Britain braces for the axe to fall in emergency budget
Britain's new coalition government is expected to unveil big cuts in public spending and significant tax increases in an emergency budget due Tuesday, after inheriting a record public deficit.
Chancellor of the Exchequer George Osborne will deliver the Conservative-Liberal Democrats' budget to parliament at 1130 GMT after the coalition took power following last month's general election.
Finance minister Osborne confirmed Sunday that his emergency budget would include a levy on banks.
"What I'm determined to do is to make sure that the measures are tough but they're also fair," Osborne told BBC television.
"What we're clear about is that all parts of society are going to have to make a contribution."
Meanwhile, preparing millions of public sector workers for savage cuts, Prime Minister David Cameron said it was "fair" that they should face a squeeze on pay and pensions.
"There is no way of dealing with an 11 percent budget deficit just by hitting either the rich or the welfare scrounger," he said in a weekend interview with The Times newspaper.
Osborne was reportedly ready to announce a freeze in welfare benefit payments.
But the opposition Labour party, ousted at the May 6 general election after 13 years in power, warned moving too swiftly to make cuts could endanger a fragile economic recovery.
"We have to be very cautious about the rate at which money is taken out of the British economy," said the party's finance spokesman Alistair Darling.
Osborne is seeking to save tens of billions of pounds as state borrowing is forecast to reach 155 billion pounds (230 billion dollars, 185 billion euros), or 10.5 percent of gross domestic product (GDP), in the year to March 2011.
Britain's public deficit had rocketed to a record-high of 156 billion pounds in the 2009/10 fiscal year which ended in March, as severe recession hit tax revenues and as the government spent billions of pounds on bailing out banks.
Reports late Monday meanwhile said Osborne's announcement will include a sweetener in a bid to draw some of the poison from the toughest budget in decades, with the rate at which people start paying tax rising by 1,000 pounds.
The move, which was heavily trailed in the British media, will mean that nearly 900,000 people earning less than 7,475 pounds a year will pay no tax, said the BBC.
Deputy Prime Minister Nick Clegg warned in a message to his Liberal Democrat supporters the day before the budget that it would be "one of the hardest things we will ever have to do."
"But I assure you, the alternative is worse: rising debts, higher interest rates, less growth and fewer opportunities."
The government said last week that it had decided to axe or suspend projects planned by the former Labour government that would have cost about 11.0 billion pounds.
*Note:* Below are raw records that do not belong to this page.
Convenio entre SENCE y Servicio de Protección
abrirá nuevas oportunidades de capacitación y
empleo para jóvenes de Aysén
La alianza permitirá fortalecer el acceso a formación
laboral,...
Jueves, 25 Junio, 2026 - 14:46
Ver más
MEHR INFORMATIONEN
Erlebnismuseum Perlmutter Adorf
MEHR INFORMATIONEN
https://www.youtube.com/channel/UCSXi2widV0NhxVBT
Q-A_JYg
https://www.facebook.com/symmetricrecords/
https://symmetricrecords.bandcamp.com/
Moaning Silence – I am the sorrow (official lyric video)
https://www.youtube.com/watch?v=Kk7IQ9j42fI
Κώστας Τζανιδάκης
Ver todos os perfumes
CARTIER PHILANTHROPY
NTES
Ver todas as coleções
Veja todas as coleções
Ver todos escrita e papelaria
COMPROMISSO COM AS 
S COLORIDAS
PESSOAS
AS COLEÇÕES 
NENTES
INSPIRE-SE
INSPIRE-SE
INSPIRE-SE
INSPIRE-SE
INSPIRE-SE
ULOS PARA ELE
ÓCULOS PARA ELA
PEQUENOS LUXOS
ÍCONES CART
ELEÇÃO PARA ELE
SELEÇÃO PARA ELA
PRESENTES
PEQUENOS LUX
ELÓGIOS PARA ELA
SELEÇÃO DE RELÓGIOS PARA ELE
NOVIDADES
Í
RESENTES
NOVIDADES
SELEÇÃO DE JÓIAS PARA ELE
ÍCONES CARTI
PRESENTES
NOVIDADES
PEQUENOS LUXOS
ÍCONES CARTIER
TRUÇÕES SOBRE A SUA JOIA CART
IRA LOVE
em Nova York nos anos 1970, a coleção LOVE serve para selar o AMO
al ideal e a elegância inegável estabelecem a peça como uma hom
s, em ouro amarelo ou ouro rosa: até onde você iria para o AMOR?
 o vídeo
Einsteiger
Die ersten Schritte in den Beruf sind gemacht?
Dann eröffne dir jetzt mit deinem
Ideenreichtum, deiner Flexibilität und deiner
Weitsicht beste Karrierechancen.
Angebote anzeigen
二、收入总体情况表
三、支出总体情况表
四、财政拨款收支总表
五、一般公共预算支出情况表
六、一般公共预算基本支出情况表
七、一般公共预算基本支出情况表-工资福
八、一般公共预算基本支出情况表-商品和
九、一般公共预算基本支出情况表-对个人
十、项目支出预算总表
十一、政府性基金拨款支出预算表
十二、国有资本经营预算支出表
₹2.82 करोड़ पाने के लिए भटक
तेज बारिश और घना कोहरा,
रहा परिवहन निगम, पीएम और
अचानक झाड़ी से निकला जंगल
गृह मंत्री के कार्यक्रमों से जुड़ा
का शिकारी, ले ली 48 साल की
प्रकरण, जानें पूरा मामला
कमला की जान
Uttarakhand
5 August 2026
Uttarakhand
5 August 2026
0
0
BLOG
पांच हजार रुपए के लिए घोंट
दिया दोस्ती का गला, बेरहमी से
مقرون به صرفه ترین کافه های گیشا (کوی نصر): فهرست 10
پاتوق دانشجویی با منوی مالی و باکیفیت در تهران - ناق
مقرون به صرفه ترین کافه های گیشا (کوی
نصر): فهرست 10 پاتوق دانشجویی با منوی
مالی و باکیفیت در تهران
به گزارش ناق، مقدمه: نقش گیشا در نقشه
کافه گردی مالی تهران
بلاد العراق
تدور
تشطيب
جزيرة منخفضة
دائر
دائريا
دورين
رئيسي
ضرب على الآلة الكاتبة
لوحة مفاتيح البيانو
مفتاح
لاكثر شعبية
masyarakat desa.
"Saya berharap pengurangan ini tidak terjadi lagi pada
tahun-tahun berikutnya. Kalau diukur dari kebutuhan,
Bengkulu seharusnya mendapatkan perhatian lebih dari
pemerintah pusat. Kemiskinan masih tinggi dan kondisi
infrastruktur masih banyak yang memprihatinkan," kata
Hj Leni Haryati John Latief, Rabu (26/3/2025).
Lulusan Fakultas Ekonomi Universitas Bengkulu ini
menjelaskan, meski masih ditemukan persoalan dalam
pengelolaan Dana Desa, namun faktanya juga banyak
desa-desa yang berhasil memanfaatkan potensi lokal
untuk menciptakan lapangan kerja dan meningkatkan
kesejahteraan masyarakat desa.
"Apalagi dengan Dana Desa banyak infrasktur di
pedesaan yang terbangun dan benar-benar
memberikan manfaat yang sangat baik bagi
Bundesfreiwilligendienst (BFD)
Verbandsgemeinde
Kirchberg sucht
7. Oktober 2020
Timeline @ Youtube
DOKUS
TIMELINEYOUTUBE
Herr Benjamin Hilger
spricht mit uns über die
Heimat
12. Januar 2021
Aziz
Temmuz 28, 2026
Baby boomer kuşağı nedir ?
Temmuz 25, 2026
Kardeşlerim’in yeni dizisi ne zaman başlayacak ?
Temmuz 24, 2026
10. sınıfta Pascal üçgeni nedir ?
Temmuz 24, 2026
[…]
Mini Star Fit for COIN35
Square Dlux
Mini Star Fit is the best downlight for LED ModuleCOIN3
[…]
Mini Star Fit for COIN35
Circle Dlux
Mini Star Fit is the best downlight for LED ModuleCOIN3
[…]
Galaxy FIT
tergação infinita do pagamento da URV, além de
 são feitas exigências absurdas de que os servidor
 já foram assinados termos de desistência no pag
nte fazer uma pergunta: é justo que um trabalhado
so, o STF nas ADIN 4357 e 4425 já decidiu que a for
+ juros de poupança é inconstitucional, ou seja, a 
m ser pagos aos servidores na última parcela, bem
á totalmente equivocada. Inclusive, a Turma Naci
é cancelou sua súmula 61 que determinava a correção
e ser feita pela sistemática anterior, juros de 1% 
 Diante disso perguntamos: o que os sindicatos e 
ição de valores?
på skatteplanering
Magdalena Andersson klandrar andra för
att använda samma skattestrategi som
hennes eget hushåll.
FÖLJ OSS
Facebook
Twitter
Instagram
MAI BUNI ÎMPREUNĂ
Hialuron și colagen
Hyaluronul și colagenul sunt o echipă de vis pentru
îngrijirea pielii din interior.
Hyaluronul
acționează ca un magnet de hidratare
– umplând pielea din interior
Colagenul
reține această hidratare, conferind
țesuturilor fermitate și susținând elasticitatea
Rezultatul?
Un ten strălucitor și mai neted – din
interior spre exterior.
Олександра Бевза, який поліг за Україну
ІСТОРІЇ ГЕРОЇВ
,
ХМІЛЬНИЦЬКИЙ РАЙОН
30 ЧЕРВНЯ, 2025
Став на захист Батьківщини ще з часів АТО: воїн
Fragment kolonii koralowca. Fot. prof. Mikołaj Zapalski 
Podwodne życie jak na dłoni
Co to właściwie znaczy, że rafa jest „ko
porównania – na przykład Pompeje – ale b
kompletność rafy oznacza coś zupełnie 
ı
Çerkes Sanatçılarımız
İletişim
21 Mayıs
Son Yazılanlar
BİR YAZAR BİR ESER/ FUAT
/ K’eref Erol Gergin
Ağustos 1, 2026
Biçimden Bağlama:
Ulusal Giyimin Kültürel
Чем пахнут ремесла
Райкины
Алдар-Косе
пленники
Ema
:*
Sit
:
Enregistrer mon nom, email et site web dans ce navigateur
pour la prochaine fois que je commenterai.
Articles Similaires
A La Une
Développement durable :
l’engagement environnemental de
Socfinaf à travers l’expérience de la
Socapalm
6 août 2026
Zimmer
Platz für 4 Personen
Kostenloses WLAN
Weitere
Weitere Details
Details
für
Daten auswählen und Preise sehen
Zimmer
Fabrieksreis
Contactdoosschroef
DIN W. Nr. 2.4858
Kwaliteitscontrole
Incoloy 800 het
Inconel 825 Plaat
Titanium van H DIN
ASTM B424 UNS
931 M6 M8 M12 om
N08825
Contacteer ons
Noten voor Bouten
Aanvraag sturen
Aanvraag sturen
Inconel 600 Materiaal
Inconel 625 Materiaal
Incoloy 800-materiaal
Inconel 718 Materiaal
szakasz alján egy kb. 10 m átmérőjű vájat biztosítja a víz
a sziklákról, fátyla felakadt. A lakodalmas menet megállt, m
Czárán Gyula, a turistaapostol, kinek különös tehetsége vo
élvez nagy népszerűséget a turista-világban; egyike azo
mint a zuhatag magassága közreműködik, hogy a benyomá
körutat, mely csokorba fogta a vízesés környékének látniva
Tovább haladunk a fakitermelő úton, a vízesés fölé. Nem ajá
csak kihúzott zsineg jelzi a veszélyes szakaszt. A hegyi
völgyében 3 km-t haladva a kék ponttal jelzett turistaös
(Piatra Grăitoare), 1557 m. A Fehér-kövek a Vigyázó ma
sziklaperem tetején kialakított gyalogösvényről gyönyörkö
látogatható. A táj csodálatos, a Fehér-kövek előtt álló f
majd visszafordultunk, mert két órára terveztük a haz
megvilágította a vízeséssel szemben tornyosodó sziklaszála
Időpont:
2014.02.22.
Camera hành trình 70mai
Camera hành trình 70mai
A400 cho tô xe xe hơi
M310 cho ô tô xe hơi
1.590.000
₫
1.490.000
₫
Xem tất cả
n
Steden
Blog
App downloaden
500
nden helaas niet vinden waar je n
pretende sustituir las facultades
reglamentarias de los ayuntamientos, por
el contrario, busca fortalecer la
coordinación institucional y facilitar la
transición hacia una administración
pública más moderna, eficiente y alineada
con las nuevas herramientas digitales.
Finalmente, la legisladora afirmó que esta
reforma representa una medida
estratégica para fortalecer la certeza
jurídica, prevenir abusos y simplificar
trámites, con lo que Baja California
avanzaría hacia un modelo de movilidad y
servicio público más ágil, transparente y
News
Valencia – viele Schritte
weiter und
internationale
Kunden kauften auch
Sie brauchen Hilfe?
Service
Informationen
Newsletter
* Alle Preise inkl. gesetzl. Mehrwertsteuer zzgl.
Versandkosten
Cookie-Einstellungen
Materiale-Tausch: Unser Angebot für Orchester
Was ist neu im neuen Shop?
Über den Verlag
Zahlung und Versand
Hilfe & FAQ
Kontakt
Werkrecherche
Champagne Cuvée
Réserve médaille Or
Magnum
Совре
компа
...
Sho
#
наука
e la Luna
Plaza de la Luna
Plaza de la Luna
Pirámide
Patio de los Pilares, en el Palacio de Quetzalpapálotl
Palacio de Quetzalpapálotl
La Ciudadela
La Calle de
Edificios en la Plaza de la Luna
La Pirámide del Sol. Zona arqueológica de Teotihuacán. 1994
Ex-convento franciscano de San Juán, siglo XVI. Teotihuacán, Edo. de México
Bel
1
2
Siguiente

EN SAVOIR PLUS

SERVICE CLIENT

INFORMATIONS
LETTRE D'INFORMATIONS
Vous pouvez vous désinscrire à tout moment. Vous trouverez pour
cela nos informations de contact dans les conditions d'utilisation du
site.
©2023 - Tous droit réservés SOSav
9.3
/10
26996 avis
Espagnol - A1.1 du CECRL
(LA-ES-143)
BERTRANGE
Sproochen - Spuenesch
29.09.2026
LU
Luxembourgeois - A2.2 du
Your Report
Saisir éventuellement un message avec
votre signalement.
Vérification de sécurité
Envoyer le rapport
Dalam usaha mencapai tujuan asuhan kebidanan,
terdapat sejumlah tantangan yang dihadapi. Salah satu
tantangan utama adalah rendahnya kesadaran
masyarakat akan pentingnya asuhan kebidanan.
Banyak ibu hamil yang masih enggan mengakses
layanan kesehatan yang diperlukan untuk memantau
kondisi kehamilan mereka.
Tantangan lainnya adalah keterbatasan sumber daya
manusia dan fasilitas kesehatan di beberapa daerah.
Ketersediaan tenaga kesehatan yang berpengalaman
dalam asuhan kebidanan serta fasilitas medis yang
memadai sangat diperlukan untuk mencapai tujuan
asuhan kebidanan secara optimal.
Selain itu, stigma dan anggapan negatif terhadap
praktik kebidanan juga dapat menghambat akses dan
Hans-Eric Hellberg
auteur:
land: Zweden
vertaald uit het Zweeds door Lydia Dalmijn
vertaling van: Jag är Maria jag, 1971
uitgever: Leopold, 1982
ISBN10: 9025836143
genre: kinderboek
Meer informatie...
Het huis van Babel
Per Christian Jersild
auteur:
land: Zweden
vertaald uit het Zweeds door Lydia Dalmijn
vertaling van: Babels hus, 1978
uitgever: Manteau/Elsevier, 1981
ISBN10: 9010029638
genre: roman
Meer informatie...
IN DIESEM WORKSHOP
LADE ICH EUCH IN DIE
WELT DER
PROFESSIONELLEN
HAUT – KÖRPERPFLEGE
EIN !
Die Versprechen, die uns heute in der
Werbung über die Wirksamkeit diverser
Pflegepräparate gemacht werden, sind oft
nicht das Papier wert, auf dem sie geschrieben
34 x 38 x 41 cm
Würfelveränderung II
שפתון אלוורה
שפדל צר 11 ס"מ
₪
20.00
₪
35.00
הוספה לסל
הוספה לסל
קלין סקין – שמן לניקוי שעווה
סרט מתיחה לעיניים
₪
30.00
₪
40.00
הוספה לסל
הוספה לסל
The coalition had already announced plans in May to cut spending by about 6.2 billion pounds in 2010/11.
Osborne is also expected to unveil tax increases in Tuesday's budget. Media reports suggest that he will raise VAT -- a tax on goods and services -- to 20 percent from 17.5.
The chancellor is also set to raise capital gains tax -- or profits from the sale of assets such as second homes -- and introduce a levy on banks.
Britain's economy is predicted to grow by only 2.6 percent in 2011 as it recovers from a record recession that ended late last year, according to the Office for Budgetary Responsibility (OBR), an independent fiscal watchdog set up by the new government.
That compared with a 3.25-percent expansion forecast by the previous Labour government.